Let's briefly highlight what occurred last year. When they brought Sedai on board, they initiated a pilot program that took only two weeks to complete. They observed some autonomous actions in their sandbox and pre-production environments, which paved the way for their transition to the production phase. Within a timeframe of two to four months, they successfully enabled end-to-end functionality for one of their customers, starting from post-transaction activities to a fully functional eCommerce environment. This progress extended to achieving 100% coverage for other customers as well, including more advanced features. Currently, they have over 10 accounts in production.

Their experience with embracing autonomy has revolved around key themes. Firstly, they have seen a significant reduction in latency, which is crucial for their operating environment and their customers. Secondly, by transitioning from manual processes to leveraging autonomy in a hybrid environment, they have increased their ability to serve a broader customer base. Lastly, autonomy has fostered innovation by providing valuable insights into their operating environment, helping us improve it. It has also facilitated smoother release processes for their developers and DevOps engineers. Let's move on to the next slide. Oh, that concludes the presentation. This example effectively showcases how they have implemented autonomy within their company and environment over the past year or so.

Q&A

Q: You've shown several different advantages or benefits that you've reaped from going autonomous. In terms of really hard ROI, what are the things that you have seen that have been a benefit and what advice might you give on that on looking at the hard ROI for other folks here as well?

A: Prakash Muppirala: I think the most important benefit for us is to keep our customers happy. When you take that back into what ROI means specifically to autonomy, I think it's when keeping our operating environment for our customers, they rely on fabric to power their entire business. eCommerce is primarily their livelihood, I think. If you pay online, it's 100% of their livelihood. If it's the retailer who has retail and online, it is definitely a significant portion of their livelihood. Keeping that operating environment high and alerting when issues happen and more importantly sizing to the seasonality that could come in is a big ROI by itself. The next step is really about understanding our environment and optimizing our operating environment and helping our SRE team focus more on our key applications versus the compute is another ROI which can be surfaced in terms of number of people and the ratio of customers to SRE engineer, the efficiency that you can bring in both from customer satisfaction to the internal operating environment as well.

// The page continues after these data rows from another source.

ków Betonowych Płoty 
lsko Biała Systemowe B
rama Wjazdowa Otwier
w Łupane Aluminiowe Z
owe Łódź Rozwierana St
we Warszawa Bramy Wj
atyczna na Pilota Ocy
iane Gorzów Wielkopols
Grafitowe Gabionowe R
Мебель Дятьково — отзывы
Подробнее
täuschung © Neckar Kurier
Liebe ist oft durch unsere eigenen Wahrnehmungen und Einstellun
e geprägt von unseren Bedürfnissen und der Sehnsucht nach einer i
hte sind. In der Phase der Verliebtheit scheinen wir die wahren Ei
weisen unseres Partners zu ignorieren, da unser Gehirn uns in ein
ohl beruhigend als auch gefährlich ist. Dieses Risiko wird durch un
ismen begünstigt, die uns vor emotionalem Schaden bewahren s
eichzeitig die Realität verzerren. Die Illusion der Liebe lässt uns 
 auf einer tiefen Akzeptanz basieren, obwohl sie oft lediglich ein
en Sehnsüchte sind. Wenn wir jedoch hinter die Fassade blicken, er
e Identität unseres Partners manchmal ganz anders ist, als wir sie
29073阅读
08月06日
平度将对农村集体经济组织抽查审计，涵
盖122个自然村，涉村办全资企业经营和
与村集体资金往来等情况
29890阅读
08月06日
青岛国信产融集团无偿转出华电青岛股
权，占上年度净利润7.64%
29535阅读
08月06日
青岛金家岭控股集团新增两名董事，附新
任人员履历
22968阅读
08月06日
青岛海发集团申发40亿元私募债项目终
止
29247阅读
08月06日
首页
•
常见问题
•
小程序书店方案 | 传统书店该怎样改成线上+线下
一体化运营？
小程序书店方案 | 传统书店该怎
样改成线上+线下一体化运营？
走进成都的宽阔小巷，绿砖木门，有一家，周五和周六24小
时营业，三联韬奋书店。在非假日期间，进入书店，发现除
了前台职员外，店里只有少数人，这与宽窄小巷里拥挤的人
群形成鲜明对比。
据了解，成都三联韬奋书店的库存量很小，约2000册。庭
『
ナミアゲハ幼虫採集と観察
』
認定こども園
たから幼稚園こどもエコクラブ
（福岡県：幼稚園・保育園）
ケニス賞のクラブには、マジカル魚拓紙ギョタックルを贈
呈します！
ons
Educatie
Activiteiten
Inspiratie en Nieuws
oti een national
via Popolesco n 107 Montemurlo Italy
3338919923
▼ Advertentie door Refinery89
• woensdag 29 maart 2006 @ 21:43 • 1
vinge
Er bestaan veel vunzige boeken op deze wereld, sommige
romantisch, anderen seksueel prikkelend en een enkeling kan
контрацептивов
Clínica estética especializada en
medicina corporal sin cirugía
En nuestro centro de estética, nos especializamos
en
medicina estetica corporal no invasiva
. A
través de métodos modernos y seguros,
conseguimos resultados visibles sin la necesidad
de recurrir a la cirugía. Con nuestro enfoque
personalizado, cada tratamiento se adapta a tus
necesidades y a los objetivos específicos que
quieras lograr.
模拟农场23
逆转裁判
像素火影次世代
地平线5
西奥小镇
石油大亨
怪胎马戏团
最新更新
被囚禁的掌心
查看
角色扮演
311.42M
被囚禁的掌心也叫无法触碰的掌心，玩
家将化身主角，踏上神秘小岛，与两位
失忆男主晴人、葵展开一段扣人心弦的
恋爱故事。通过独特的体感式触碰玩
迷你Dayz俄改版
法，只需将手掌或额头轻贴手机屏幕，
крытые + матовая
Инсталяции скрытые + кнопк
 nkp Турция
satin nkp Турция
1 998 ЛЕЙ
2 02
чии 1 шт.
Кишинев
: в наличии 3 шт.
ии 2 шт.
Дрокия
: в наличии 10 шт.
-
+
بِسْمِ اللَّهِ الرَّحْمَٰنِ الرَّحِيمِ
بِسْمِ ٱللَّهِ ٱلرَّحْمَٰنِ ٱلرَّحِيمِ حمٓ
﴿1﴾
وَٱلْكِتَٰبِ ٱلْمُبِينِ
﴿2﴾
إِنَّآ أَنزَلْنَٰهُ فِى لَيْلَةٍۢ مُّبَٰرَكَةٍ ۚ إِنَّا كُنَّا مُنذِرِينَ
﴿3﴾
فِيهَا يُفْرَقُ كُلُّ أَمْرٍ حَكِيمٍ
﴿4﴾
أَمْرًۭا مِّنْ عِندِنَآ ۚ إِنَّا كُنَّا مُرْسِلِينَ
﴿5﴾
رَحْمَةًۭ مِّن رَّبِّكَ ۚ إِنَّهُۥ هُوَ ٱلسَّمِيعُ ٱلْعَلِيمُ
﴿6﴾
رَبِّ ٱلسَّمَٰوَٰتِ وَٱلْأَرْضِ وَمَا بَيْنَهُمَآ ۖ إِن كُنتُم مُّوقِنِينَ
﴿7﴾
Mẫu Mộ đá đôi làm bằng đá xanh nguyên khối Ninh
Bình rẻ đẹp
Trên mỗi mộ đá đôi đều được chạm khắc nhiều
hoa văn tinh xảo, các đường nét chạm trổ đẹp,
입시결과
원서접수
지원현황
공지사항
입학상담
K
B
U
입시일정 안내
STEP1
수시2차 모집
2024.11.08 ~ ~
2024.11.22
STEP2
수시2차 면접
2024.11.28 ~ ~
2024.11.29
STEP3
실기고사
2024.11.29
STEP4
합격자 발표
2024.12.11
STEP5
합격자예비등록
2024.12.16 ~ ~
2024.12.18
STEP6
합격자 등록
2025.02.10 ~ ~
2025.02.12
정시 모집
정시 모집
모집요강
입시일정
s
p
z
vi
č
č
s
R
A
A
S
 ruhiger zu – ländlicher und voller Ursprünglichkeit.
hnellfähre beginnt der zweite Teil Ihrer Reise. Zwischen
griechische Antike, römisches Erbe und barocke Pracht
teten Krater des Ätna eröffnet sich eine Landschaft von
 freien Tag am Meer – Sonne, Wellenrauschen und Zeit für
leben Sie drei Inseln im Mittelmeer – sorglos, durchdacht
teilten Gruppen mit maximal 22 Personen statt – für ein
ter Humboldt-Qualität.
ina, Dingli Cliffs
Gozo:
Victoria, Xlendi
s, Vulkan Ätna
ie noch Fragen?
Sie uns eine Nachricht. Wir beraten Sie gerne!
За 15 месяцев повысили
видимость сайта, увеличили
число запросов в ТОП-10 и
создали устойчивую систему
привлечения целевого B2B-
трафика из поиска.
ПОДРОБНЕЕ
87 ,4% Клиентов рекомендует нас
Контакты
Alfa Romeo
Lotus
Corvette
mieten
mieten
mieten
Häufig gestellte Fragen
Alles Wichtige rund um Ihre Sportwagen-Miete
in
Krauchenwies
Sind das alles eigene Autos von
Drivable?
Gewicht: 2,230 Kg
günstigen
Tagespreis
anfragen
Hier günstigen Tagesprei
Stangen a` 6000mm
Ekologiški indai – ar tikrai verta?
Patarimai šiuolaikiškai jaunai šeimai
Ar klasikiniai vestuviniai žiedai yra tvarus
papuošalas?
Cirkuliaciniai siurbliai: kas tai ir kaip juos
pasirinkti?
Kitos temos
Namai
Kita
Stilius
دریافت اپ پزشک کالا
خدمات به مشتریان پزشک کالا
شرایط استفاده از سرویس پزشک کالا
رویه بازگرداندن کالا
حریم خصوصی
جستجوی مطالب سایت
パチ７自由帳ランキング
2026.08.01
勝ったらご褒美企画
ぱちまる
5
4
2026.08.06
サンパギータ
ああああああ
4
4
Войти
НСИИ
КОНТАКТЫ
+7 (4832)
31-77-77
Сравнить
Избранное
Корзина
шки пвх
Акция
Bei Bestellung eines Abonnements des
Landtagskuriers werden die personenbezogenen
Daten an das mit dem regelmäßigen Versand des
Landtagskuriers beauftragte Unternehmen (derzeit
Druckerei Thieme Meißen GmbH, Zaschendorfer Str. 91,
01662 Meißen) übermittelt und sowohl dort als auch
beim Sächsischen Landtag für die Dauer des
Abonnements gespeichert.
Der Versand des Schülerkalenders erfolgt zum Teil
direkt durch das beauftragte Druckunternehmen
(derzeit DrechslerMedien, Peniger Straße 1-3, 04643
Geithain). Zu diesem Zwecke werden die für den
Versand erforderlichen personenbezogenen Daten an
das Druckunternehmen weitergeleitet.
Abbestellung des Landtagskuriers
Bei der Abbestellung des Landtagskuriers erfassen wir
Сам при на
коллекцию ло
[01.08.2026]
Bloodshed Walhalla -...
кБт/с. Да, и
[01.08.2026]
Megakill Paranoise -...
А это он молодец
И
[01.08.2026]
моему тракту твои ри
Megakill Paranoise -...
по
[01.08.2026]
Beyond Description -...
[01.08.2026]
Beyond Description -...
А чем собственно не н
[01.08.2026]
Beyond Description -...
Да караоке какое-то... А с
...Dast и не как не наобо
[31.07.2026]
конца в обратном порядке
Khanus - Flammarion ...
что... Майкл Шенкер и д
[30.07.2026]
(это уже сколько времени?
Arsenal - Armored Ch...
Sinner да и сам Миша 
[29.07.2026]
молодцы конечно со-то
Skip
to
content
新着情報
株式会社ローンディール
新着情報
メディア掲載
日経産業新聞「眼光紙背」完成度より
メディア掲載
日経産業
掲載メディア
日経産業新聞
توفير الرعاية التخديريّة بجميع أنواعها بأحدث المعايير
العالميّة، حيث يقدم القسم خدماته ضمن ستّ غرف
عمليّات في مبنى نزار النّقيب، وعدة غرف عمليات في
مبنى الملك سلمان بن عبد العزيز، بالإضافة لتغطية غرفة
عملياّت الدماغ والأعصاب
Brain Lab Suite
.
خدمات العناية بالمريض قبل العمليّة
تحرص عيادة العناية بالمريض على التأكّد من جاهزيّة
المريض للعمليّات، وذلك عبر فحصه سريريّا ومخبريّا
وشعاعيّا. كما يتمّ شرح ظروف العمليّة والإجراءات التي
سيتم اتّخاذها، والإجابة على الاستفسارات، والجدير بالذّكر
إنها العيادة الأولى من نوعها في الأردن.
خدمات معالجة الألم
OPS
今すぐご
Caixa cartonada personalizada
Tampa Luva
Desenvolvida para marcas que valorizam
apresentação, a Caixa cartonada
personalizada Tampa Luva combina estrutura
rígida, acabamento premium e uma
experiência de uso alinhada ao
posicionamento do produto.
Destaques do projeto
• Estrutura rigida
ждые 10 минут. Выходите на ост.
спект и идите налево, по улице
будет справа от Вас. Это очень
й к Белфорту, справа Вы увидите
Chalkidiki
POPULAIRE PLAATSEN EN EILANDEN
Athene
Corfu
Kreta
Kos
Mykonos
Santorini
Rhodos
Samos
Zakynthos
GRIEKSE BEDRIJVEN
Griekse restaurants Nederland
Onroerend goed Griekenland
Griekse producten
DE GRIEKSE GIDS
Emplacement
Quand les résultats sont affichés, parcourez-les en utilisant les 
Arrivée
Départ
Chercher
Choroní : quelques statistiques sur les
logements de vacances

Q: What do you really see as the role of the SRE when there was an autonomous system also in place? You hinted a little bit on that, but how do you think the job of the SRE team changes?

A: Prakash Muppirala: It's important to look at the SRE. There's always going to be playbooks. Even in a 100% autonomy world, in some of the previous sessions, they look at what happens when something goes wrong, and the ability for SRE to really investigate, because eCommerce is complicated when it comes to orchestrating a lot of services. RSRs are very functional in domain knowledge, as much as our engineers. It's important to understand really the business problem and how to react quickly to the business problem versus focusing more on memory or the other aspects of operating environment. It's to really understand how to recover the business than recovering the operations itself, because theyleave that autonomy and the SREs focus more on the business problems.